November 19, 2025
by Jackie DiBartolomeo of Richmond Biz Sense
The Virginia Home has broken ground on its new home.
The local nonprofit on Tuesday held a ceremonial groundbreaking for its planned $128 million facility for residents with disabilities to be built near the intersection of Pole Green and Bell Creek roads in Hanover County.
Formal construction is now set to begin, with an expected completion in late 2027.
The new 196,000-square-foot complex will replace the Virginia Home’s current six-story Byrd Park home at 1101 Hampton St. in Richmond, where it has been located for nearly a century. That property is under contract to D.C.-based developer Audeo Partners, which plans to convert it into a 131-unit apartment building.
The new 160-bed Virginia Home will mean increased capacity for the nonprofit, as its 130 beds in the city are currently at full capacity. It also will offer increased room sizes of roughly 270 square feet, up from around 160 square feet rooms on Hampton Street.
The facility will also have wider hallways, and, being a one-story building instead of six stories in Byrd Park, will be more easily accessible without elevators, said Laura Stewart, chair of the Virginia Home’s board of trustees, adding that the current facility’s elevators often stop working and cause long wait times for residents.
With the added capacity, the nonprofit will also launch a 60-person day program for those who are disabled and want “respite, fun and social activities for a few hours a day.” Stewart said that as far back as the 1970s, the nonprofit has been interested in implementing a day program, adding that it could create some new social circles for caretakers and those with disabilities.
Virginia Home CEO Doug Vaughan Jr. said project costs are estimated at $128 million, for which the nonprofit is currently fundraising. Stewart said it has around $15 million to $20 million left toward its fundraising goal.

The Virginia Home paid $8.7 million late last year for the 70-acre site in eastern Hanover where the new facility will rise. It’s adjacent to the Food Lion-anchored Shoppes at Bell Creek.
Gilbane is the project’s general contractor. Architecture firm Baskervill is handling the design.
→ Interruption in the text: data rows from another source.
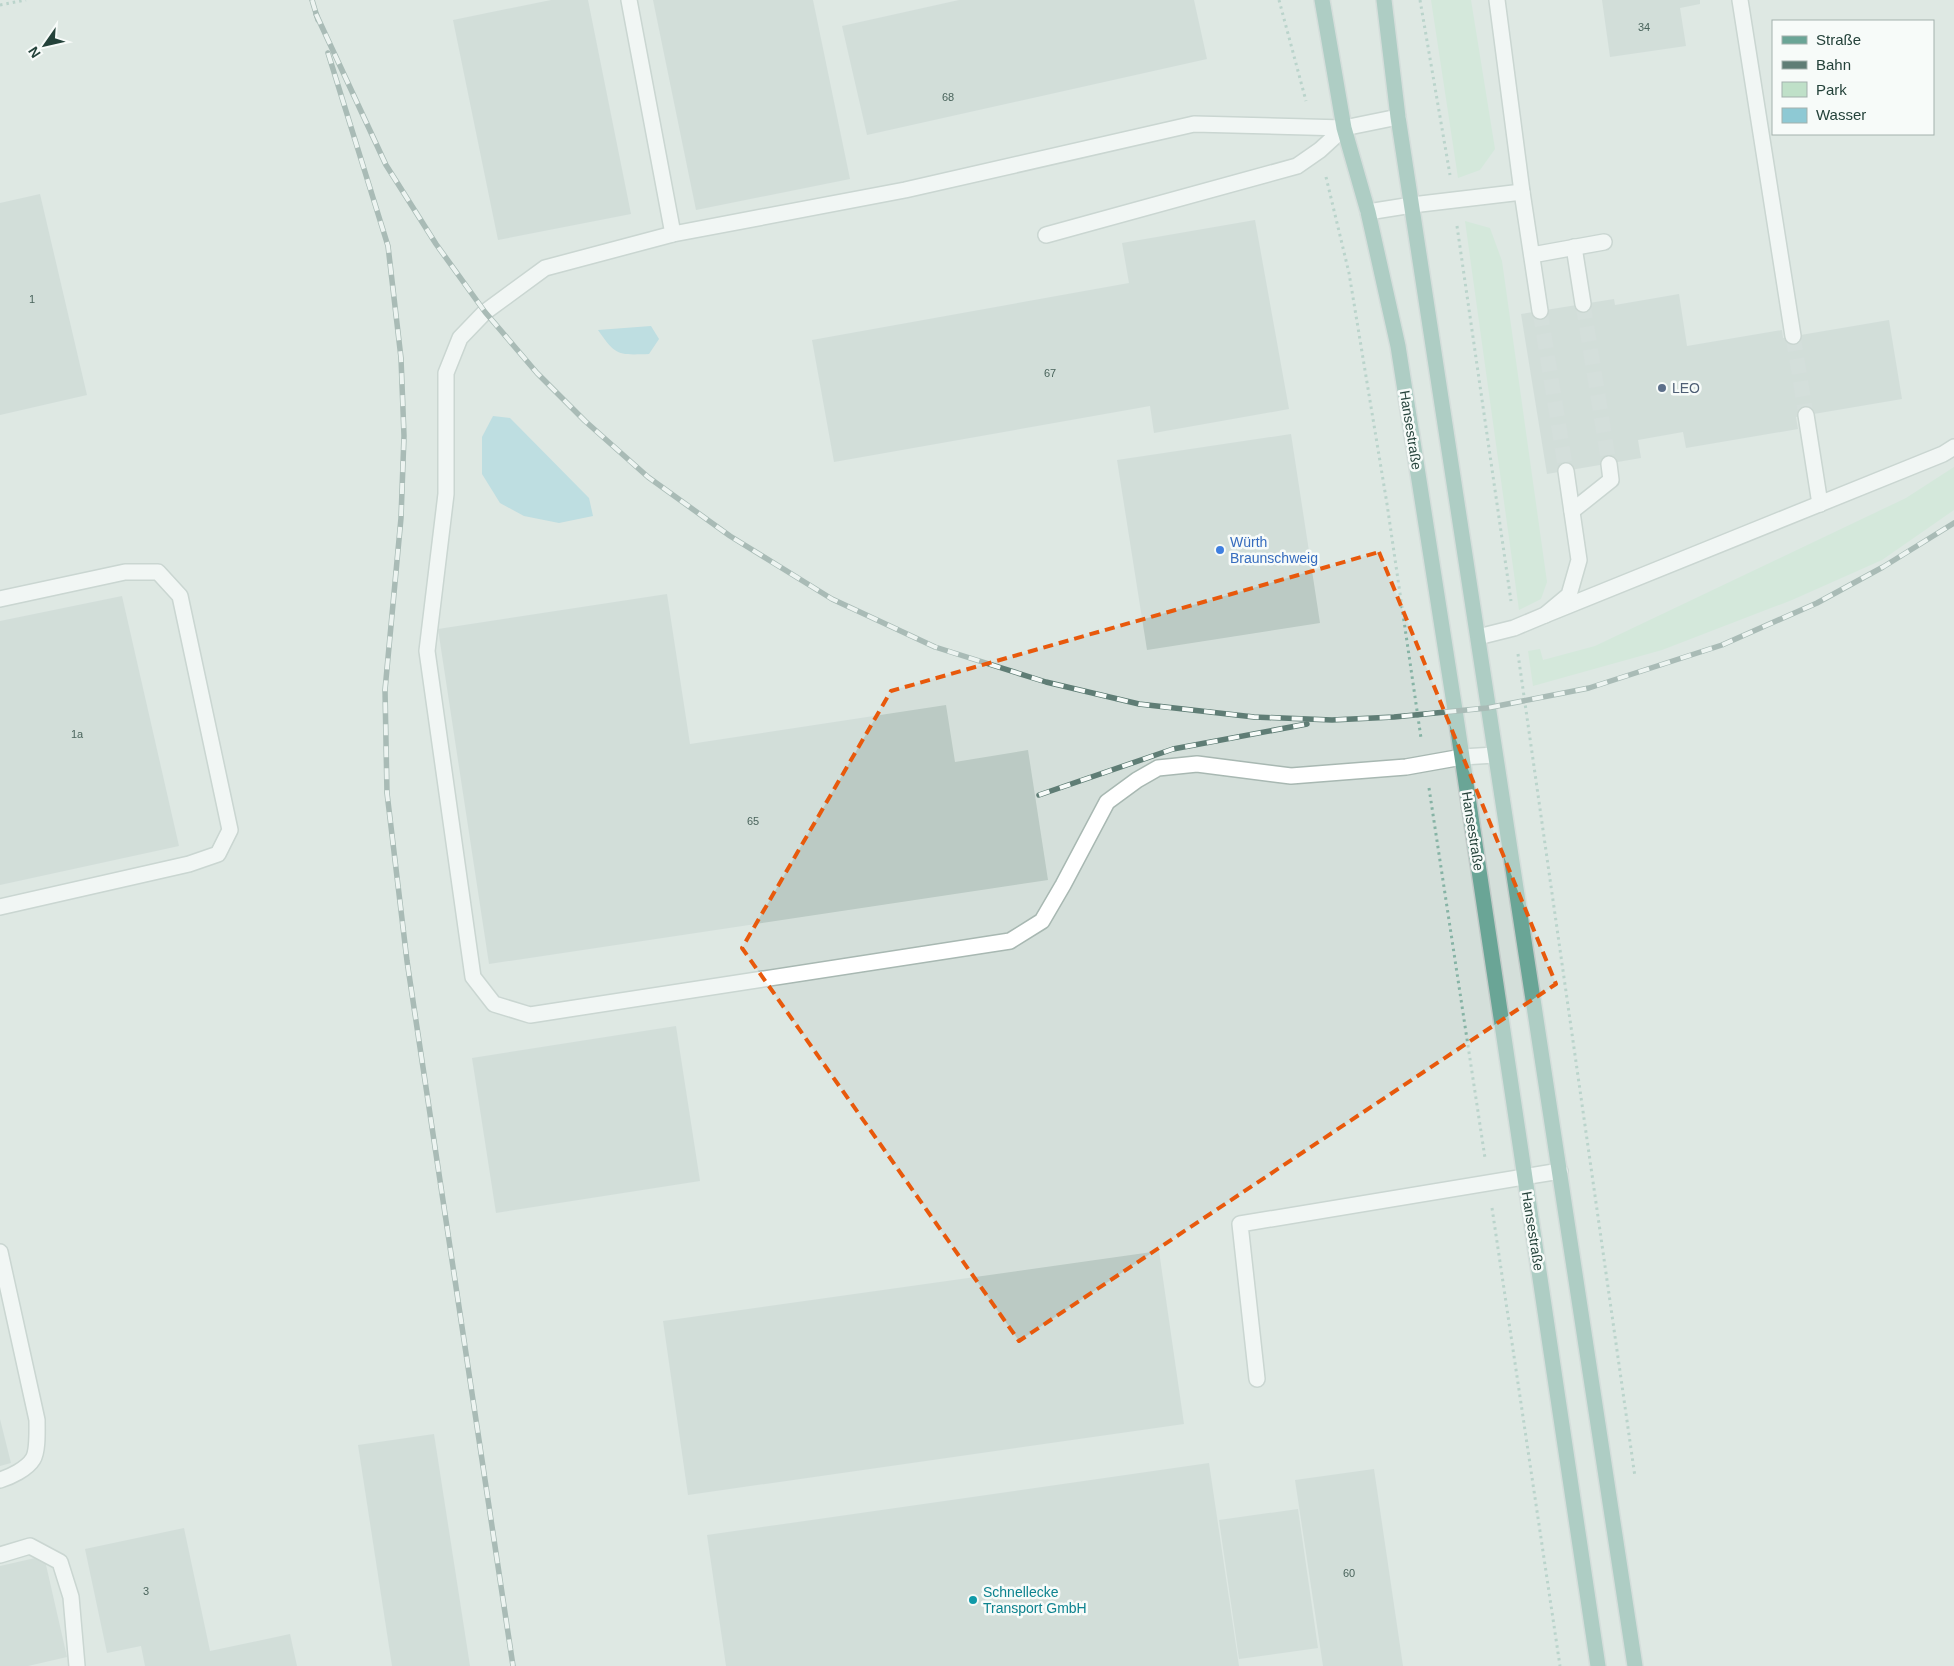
<svg xmlns="http://www.w3.org/2000/svg" width="1954" height="1666" font-family="Arial,sans-serif">
<style>
.built{fill:#d4dfda;fill-rule:evenodd}
.green{fill:#bfe0c8}
.water{fill:#8ec9d4}
.building{fill:#bbcac4}
.lines{fill:none;stroke-linecap:round;stroke-linejoin:round}
.minor-tunnel{stroke:#bfccc8;stroke-width:15;stroke-dasharray:15 8;stroke-linecap:butt}
.minor-casing{stroke:#a8b8b2;stroke-width:18}
.major-casing{stroke:#c2cac8;stroke-width:18}
.path{stroke:#86b3a5;stroke-width:3;stroke-dasharray:2.5 4;stroke-linecap:butt}
.minor{stroke:#fff;stroke-width:15}
.major{stroke:#6aa596;stroke-width:15}
.rail-casing{stroke:#5f7d75;stroke-width:5.5}
.rail{stroke:#f7fbf9;stroke-width:4;stroke-dasharray:11;stroke-linecap:butt}
.marked{fill:none;stroke:#e8590c;stroke-width:4;stroke-dasharray:10 6;stroke-linejoin:round}
.service-dot{fill:#5c6f8a;stroke:#f7fbf9;stroke-width:2}
.shop-dot{fill:#3f7fe0;stroke:#f7fbf9;stroke-width:2}
.culture-dot{fill:#0f9aa8;stroke:#f7fbf9;stroke-width:2}
.labels{text-anchor:middle;dominant-baseline:central;stroke-width:5;stroke-linejoin:round;paint-order:stroke}
.number-label{font-size:11px;fill:#4a645c}
.service-label{font-size:14px;fill:#4e5e75;stroke:#f7fbf9;text-anchor:start}
.street-label{font-size:14px;fill:#24423a;stroke:#f7fbf9}
.shop-label{font-size:14px;fill:#366cbe;stroke:#f7fbf9;text-anchor:start}
.culture-label{font-size:14px;fill:#0d838f;stroke:#f7fbf9;text-anchor:start}
</style>
<rect width="100%" height="100%" fill="#e6efeb"/>
<path class="built" d="M0,0H1954V1666H0ZM1773,21H1933V134H1773Z"/>
<g class="green">
<path d="M1431,0H1471L1495,149L1480,170L1458,178Z"/>
<path d="M1465,221L1490,228L1502,261L1547,582L1541,599L1519,610Z"/>
<path d="M1954,467V510L1882,560L1792,600L1662,650L1533,686L1528,651L1540,649L1543,660L1595,646L1906,498Z"/>
</g>
<g class="water">
<path d="M651,326L659,339L649,354C618,355 616,356 598,330Z"/>
<path d="M493,416L510,418L589,498L593,516L559,523L524,516L500,503L482,474V437Z"/>
</g>
<g class="building">
<path d="M551,0H588L631,214L498,240L453,20Z"/>
<path d="M653,0H813L850,179L696,210Z"/>
<path d="M959,0H1194L1207,59L867,135L842,26Z"/>
<path d="M1602,0H1700V4L1680,8L1686,46L1610,57Z"/>
<path d="M40,194L87,395L0,415V203Z"/>
<path d="M1255,220L1289,409L1154,433L1150,406L834,462L812,340L1129,283L1122,243Z"/>
<path d="M1679,294L1687,346L1782,330L1783,338L1889,320L1902,399L1796,417L1798,429L1686,448L1683,432L1638,440L1641,458L1547,474L1521,314L1614,299L1615,305Z"/>
<path d="M1291,434L1320,623L1147,650L1117,460Z"/>
<path d="M667,594L690,744L946,705L955,762L1028,750L1048,880L489,964L438,629Z"/>
<path d="M122,596L179,846L0,885V621Z"/>
<path d="M676,1026L700,1181L496,1213L472,1058Z"/>
<path d="M1159,1251L1184,1424L688,1495L663,1321Z"/>
<path d="M0,1419L11,1463L0,1466Z"/>
<path d="M434,1434L470,1666H392L358,1445Z"/>
<path d="M1209,1463L1239,1666H726L707,1535Z"/>
<path d="M1374,1469L1403,1666H1323L1295,1480Z"/>
<path d="M1298,1509L1318,1648L1239,1659L1219,1520Z"/>
<path d="M184,1528L210,1651L290,1634L297,1666H145L141,1646L107,1653L85,1549Z"/>
<path d="M44,1556L67,1657L28,1666H0V1566Z"/>
</g>
<g class="lines">
<g class="minor-tunnel">
<path d="M1583,304L1609,464"/>
<path d="M1540,311L1566,471"/>
<path d="M1793,336L1806,415"/>
</g>
<g class="minor-casing">
<g id="minor">
<path d="M629,0L673,234"/>
<path d="M1497,0L1522,192L1540,311"/>
<path d="M1740,0L1793,336"/>
<path d="M1398,117L1344,128L1194,124L905,190L673,234L545,268L485,312L460,338L446,373V494L427,651L473,977L494,1004L530,1015L1010,941L1042,921L1063,885L1107,802L1137,780L1158,768L1197,764L1291,776L1406,767L1462,757L1495,755"/>
<path d="M1368,212L1412,205L1522,192"/>
<path d="M1046,235L1297,166L1320,150L1344,128"/>
<path d="M1574,247L1583,304"/>
<path d="M1532,255L1604,242"/>
<path d="M1806,415L1820,504"/>
<path d="M1572,511L1611,480L1609,464"/>
<path d="M0,599L125,572H158L180,596L230,830L218,854L189,864L0,907"/>
<path d="M1545,615L1943,454L1954,447"/>
<path d="M1478,637L1514,628L1545,615L1569,595L1579,560L1566,471"/>
<path d="M0,1252L37,1420C37,1430 38,1451 33,1459C27,1469 10,1477 0,1480"/>
<path d="M1257,1379L1240,1224L1560,1171"/>
<path d="M0,1555L30,1546L60,1562L71,1597L77,1666"/>
</g>
</g>
<g class="major-casing">
<g id="major">
<path d="M1322,0L1344,128L1368,212L1398,346L1455,710L1598,1666"/>
<path d="M1384,0L1398,117L1635,1666"/>
</g>
</g>
<g class="path">
<path d="M1279,0L1306,101"/>
<path d="M1420,0L1450,175"/>
<path d="M0,5L26,0"/>
<path d="M1326,177L1349,273L1387,504L1421,738"/>
<path d="M1457,226L1511,601"/>
<path d="M1518,654L1635,1477"/>
<path d="M1429,788L1485,1158"/>
<path d="M1492,1208L1560,1666"/>
</g>
<use href="#minor" class="minor"/>
<use href="#major" class="major"/>
<g class="rail-casing">
<g id="rail">
<path d="M312,0L318,20"/>
<path d="M316,14L386,165L436,244L485,312L537,373L585,421L648,477L730,536L832,599L935,647L1046,682L1139,704L1254,717L1332,720L1394,717L1487,708L1589,688L1722,645L1817,603L1883,567L1954,523"/>
<path d="M328,53L388,246L401,358L404,436L401,518L385,690L387,793L407,961L513,1666"/>
<path d="M1039,795L1173,749L1307,724"/>
</g>
</g>
<use href="#rail" class="rail"/>
</g>
<path d="M0 0H1954V1666H0ZM1379,552L1556,984L1019,1341L742,948L891,691Z" fill="#e6efeb" fill-opacity=".55" fill-rule="evenodd"/>
<path class="marked" d="M1379,552L1556,984L1019,1341L742,948L891,691Z"/>
<circle class="service-dot" cx="1662" cy="388" r="5"/>
<circle class="shop-dot" cx="1220" cy="550" r="5"/>
<circle class="culture-dot" cx="973" cy="1600" r="5"/>
<g class="labels">
<g class="number-label">
<text x="1644" y="27">34</text>
<text x="948" y="97">68</text>
<text x="32" y="299">1</text>
<text x="1050" y="373">67</text>
<text x="77" y="734">1a</text>
<text x="753" y="821">65</text>
<text x="1349" y="1573">60</text>
<text x="146" y="1591">3</text>
</g>
<g class="service-label">
<text x="1672" y="388">LEO</text>
</g>
<g class="street-label">
<text transform="translate(1411 430) rotate(81)">Hansestraße</text>
<text transform="translate(1473 831) rotate(81)">Hansestraße</text>
<text transform="translate(1533 1231) rotate(81)">Hansestraße</text>
</g>
<g class="shop-label">
<text x="1230" y="542">Würth<tspan x="1230" dy="16">Braunschweig</tspan></text>
</g>
<g class="culture-label">
<text x="983" y="1592">Schnellecke<tspan x="983" dy="16">Transport GmbH</tspan></text>
</g>
</g>
<rect x="1772" y="20" width="162" height="115" fill="#f7fbf9" stroke="#a3b1ad"/>
<rect x="1782" y="36" width="25" height="8" fill="#6aa596" stroke="#a3b1ad"/>
<text x="1816" y="45" font-size="15" fill="#24423a">Straße</text>
<rect x="1782" y="61" width="25" height="8" fill="#5f7d75" stroke="#a3b1ad"/>
<text x="1816" y="70" font-size="15" fill="#24423a">Bahn</text>
<rect x="1782" y="82" width="25" height="15" fill="#bfe0c8" stroke="#a3b1ad"/>
<text x="1816" y="95" font-size="15" fill="#24423a">Park</text>
<rect x="1782" y="108" width="25" height="15" fill="#8ec9d4" stroke="#a3b1ad"/>
<text x="1816" y="120" font-size="15" fill="#24423a">Wasser</text>
<g transform="translate(45 45) rotate(236)" stroke="#f7fbf9" stroke-width="4" paint-order="stroke">
<path d="M0-4L9 19L0 12L-9 19Z" fill="#24423a"/>
<text y="-8" font-size="14" font-weight="bold" text-anchor="middle" fill="#24423a">N</text>
</g>
</svg>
Vaughan and Stewart, among others, picked up their hardhats and shovels to move ground Tuesday morning to celebrate the beginning of construction on the new facility. They were joined by State Sen. Ryan McDougle and Hanover County Supervisor Sean Davis at the groundbreaking.
“Our residents will have more room, more natural light and no elevators,” Stewart said in a speech at the groundbreaking, to laughs and cheers from the crowd.
Al Allen, a Virginia Home resident and president of the resident council, echoed that excitement.
“(This) represents much more than just a new building. It means we have no more long waits for the elevators … greater freedom to move easily through our home, we have big windows with lots of natural light,” Allen said at the event.
Virginia Home was founded in 1894 by Mary Tinsley Greenhow as “The Virginia Home for Incurables” as a residential care facility for disabled adults. It first opened on Ross Street in the city with eight residents, and later moved in 1898 to a building at West Broad and Robinson streets.
Since 1930, the nonprofit has been located in the Hampton Street building, and its name was shortened to the Virginia Home in the 1960s. The nonprofit operated with $40.6 million in revenue and $24.6 million in expenses in 2024, per the nonprofit’s most recent public financial reports issued to the IRS.
Virginia Home will continue to operate in its Byrd Park facility until it completes its move to Hanover, while Audeo Partners continues its planning for the Hampton Street building’s redevelopment in the meantime.
Audeo partner Madi Ford said the property would receive “minimal façade alterations,” and that its new incarnation as an apartment building would be called “The Tinsley,” in honor of Tinsley Greenhow.
The Tinsley would have an income-based element, with 30% of its units available to those earning up to 80% of the area median income, Ford said.